In our second demo, we have a shapefile of jittered points and the census track variables attached. Again, we're going to go ahead and press run, put in our file, designate the output. We want a shapefile. We do want it jittered this time, and again, we're attaching the census track variables. Press run. This time, it's not pulling those county line files because we already did it two minutes ago. And remember, the data persists in our Docker container, so it doesn't have to call it again. This time, it's telling us that it has to shorten the column names when it's exporting a shapefile, which if you do geospatial stuff, you're familiar with. We can open up QGIS now, call in that shapefile, and indeed, we see that that jittered point is just slightly off from the true latitude and longitude.
All right, so we were feeling pretty good. Our professor was impressed. Our classmates were impressed. We thought we were pretty awesome, but then we still had to package it up into a downloadable executable that somebody could click on their desktop and it would pop open our GUI, and we ran into some problems. So this is our group chat the day before the final was due, and it turned out that the Python module that I was using to calculate the census track level variables was causing an issue when we were packaging it into an executable, so I had to just comment out all of that code. Then we did get it into an executable file, but it wouldn't run when you double-clicked on it from download. It would only run if you go to the terminal and tell it to run from the terminal, which is not entirely code-free.
But the final was due, and we had to turn in what we had, and so that's what we did.

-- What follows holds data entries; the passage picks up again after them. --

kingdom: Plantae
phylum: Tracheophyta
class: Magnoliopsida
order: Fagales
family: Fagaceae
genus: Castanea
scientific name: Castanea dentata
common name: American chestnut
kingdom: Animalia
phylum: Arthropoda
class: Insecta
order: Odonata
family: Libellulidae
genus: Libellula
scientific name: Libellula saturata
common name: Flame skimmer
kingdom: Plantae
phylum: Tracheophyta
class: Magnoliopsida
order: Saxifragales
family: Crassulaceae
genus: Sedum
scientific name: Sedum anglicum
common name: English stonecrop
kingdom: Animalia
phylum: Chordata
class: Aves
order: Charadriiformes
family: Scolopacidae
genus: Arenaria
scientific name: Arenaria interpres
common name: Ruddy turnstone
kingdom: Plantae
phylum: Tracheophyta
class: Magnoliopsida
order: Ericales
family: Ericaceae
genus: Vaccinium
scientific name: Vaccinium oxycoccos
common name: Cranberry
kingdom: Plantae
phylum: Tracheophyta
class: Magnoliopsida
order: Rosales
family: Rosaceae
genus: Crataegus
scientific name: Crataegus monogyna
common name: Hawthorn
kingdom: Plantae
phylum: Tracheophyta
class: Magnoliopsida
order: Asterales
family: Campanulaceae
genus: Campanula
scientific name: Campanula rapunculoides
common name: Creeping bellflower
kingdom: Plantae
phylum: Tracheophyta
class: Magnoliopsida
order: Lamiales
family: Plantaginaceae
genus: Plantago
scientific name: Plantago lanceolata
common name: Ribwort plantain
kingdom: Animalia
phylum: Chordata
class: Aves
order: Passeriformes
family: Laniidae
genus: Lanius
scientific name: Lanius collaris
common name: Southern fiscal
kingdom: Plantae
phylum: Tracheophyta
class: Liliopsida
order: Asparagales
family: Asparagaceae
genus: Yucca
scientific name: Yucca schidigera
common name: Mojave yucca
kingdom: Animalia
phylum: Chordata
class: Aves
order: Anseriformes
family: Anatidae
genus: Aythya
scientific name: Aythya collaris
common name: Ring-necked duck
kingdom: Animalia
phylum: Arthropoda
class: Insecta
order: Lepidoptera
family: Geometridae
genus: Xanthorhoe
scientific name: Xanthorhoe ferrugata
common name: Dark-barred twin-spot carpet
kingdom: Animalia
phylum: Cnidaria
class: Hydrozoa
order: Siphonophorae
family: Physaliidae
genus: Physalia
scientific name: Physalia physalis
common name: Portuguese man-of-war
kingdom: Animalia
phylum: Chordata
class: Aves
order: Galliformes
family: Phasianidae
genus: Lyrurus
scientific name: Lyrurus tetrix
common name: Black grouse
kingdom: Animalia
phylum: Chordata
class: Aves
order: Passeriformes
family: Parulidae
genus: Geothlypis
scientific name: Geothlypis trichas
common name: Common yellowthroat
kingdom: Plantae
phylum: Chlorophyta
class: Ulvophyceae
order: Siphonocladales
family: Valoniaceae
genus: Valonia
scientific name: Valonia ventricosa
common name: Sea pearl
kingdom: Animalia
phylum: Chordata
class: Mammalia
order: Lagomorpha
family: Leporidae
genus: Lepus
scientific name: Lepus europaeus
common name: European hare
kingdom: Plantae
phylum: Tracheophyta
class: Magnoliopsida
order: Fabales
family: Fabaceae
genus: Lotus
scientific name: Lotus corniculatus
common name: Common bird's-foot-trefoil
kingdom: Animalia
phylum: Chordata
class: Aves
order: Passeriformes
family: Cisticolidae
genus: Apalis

We turned it in, and this is where being a journey person really comes in handy, right? Because even though I didn't get all the way where I wanted to get with this geocoder, I would argue that by building conceptual understanding with tools that I knew well, using the talk-try method to iteratively experiment and puzzle things together, and knowing when it's time to compromise, and by doing so, prioritizing functionality over flair, I definitely progressed in my data science learning journey.
By building conceptual understanding with tools that I knew well, using the talk-try method to iteratively experiment and puzzle things together, and knowing when it's time to compromise, and by doing so, prioritizing functionality over flair, I definitely progressed in my data science learning journey.
And not only did I progress in that journey, even though it's not ready for prime time, I did create something that I can use at work. So I recently geocoded 3,000 patient addresses. 85% of them were geocoded with the Python-based solution, which is pretty good. Like, it's what you would expect for patient data, and then I got an extra 5% by running the ones that didn't geocode through the R geocoder.
And the thing is, the journey continues. So I can't tell you what the next phase or lesson is going to be, but I can tell you this. On days that I drive to class or to the office, I drive a hybrid. And at work, I just got a data science undergrad intern to help me continue building this out. So I hope that the phase feels really efficient. But, you know, either way, I'm just happy that the journey continues. Thank you.